Sí, vendrá en esa forma para, completada la cura, recibir a sus redimidos en sí
mismo y que estemos nosotros donde está El participando de su felicidad. Por
eso Ambrosio, en el L. 7 sobre Lucas: “¿Cuándo volverás Señor si no es en el
día del juicio? Pues aunque siempre estás en todas partes, y estando en medio
de nosotros, no te dejas ver claramente, sin embargo, vendrá el tiempo en el
cual toda carne te verá volver. Devuelve, pues, lo que debes. ¡Bienaventurados
a los que les debes! ¡Ojalá seamos deudores idóneos; ojalá podamos devolver lo
que recibimos, y que no nos ensoberbezca el oficio de sacerdote o ministro!
¿Cómo pagarás Señor Jesús? … Pagarás… al decir: “¡Bien!, siervo bueno y fiel;
en lo poco has sido fiel, te pondré al frente de lo mucho” (Mt. XXV, 21).

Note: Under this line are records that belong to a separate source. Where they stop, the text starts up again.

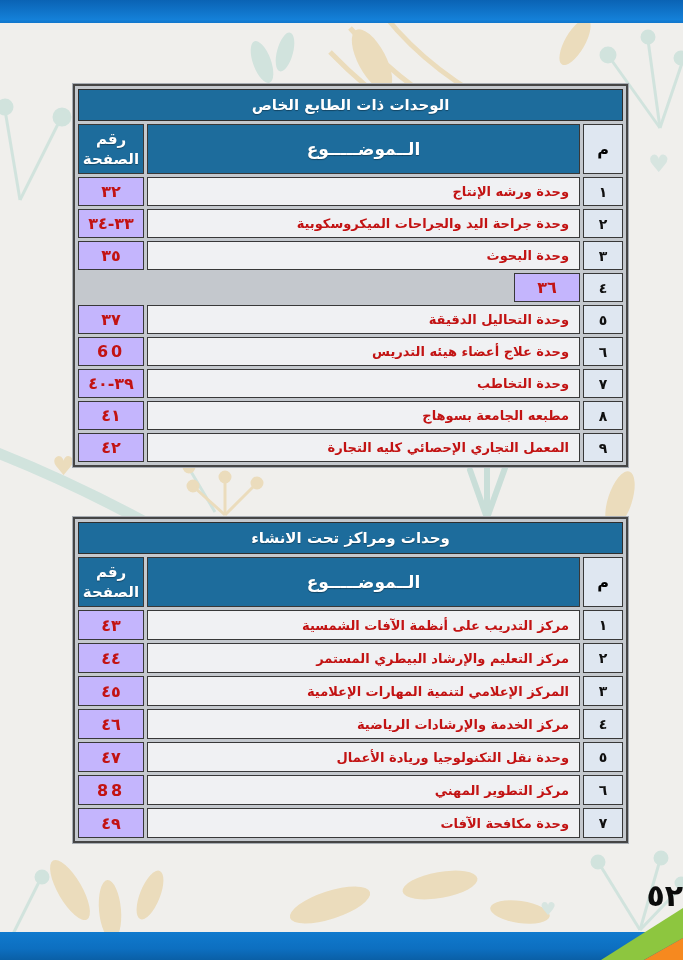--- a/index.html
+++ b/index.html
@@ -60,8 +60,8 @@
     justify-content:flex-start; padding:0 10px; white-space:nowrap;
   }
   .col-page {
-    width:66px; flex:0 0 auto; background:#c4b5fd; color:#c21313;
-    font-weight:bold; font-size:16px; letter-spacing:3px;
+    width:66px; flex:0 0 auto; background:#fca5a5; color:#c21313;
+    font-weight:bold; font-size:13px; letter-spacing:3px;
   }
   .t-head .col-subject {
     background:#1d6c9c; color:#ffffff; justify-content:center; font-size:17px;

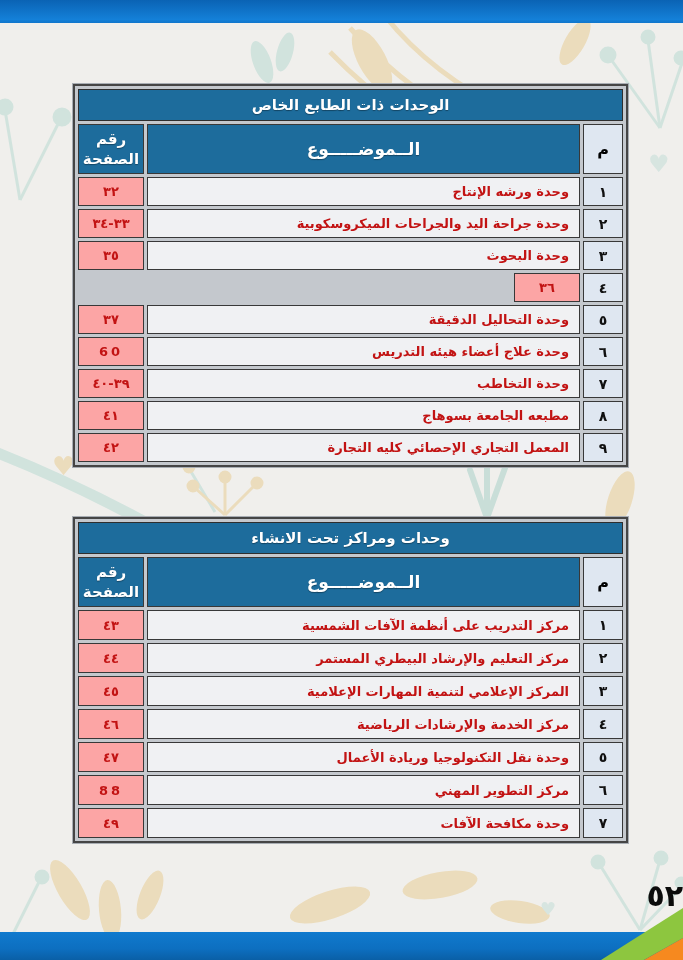--- a/index.html
+++ b/index.html
@@ -77,7 +77,7 @@
   
   .page-num {
     position:absolute; top:878px; left:0; width:683px;
-    text-align:right; font-size:30px; font-weight:bold; color:#0b0b0b;
+    text-align:center; font-size:30px; font-weight:bold; color:#0b0b0b;
     z-index:2; direction:rtl;
   }
 </style>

Así, pues, los sacramentos de la
nueva ley, que recibieron su eficacia del Verbo encarnado y que dispensan sus
ministros en la posada de la Iglesia, son ciertas medicinas destinadas a curar
al hombre, hasta que al fin del mundo vuelva otra vez el celestial Samaritano".
[1] Beda, l. 3 in Lucam, c. 10. (P.L. 92, 469).